An MSA (Master Services Agreement, or Framework Agreement) is a contractual framework for the supply of products and/or services which sets out the terms and conditions which will apply to each order or SOW placed by the customer.  Normally an MSA does not by itself create any obligations to supply any goods and/or services, although it is usual for the initial order to be negotiated and agreed in parallel with the MSA.

Issues to consider include:

  • Does the MSA require the supplier to accept orders placed by the customer, or is each order subject to negotiation of order-specific commercial terms (eg price and delivery times)?
  • If the MSA includes pricing, can the supplier increase the prices at any time during the term of the MSA?  Are prices inflation-indexed?  Who carries the risk of exchange rate movements?
  • Are there penalties for late delivery?  Instead of – or as well as – claiming penalties, can the customer cancel the order, or even terminate the MSA?
  • Is there a process for acceptance of the products or services by the customer? What happens if the deliverables fail acceptance testing?  Does the supplier have the right to make changes to the products or services?
  • What happens if the customer fails to pay the supplier’s invoice?  As well as suing for non-payment, can the supplier require goods to be returned, or suspend the services, or even terminate the MSA?

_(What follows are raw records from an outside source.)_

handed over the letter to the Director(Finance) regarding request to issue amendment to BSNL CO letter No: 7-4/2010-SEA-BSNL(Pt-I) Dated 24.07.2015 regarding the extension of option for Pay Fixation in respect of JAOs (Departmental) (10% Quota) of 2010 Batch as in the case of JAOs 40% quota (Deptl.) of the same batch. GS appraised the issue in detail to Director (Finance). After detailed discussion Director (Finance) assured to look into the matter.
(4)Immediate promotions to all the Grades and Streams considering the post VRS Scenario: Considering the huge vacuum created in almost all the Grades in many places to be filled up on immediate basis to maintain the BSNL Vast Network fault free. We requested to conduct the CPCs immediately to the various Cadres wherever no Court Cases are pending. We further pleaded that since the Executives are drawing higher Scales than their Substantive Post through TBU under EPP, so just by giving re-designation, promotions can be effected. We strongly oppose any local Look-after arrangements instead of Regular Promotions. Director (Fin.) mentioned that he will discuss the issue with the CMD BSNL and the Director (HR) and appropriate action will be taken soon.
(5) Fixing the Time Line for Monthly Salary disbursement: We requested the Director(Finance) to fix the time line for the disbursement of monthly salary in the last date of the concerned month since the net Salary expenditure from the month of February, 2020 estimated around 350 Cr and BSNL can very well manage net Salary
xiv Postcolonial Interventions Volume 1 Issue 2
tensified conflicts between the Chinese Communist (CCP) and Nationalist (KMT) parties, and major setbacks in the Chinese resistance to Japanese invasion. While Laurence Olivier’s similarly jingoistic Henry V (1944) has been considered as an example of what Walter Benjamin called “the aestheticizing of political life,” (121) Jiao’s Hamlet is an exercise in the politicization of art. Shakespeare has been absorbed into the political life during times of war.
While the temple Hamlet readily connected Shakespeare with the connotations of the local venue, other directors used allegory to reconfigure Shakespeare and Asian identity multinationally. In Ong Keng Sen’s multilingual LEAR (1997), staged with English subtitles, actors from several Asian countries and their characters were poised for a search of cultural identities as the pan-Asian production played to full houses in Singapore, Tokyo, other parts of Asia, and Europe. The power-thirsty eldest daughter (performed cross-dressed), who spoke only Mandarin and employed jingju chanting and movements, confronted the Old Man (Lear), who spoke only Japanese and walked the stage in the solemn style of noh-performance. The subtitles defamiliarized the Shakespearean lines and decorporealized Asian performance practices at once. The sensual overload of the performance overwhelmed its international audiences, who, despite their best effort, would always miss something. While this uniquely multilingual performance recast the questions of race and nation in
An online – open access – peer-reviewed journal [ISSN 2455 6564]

  • If the supplier is providing support, does the MSA include service levels?  Are service credits payable if service levels are not met?  Is the supplier excused from paying service credits where the failure is outside their control?  How poor does the support need to be in order for the customer to be entitled to terminate?
  • When does title to any products pass to the customer?  What happens if the customer fails to pay for the products?  Or goes bust?
  • Is the supplier’s liability capped in case of breach?  Are any limitations or exclusions of liability legally compliant, ie enforceable?
  • Is the supplier restricted from supplying the customer’s competitors?  Are the restrictions lawful/enforceable?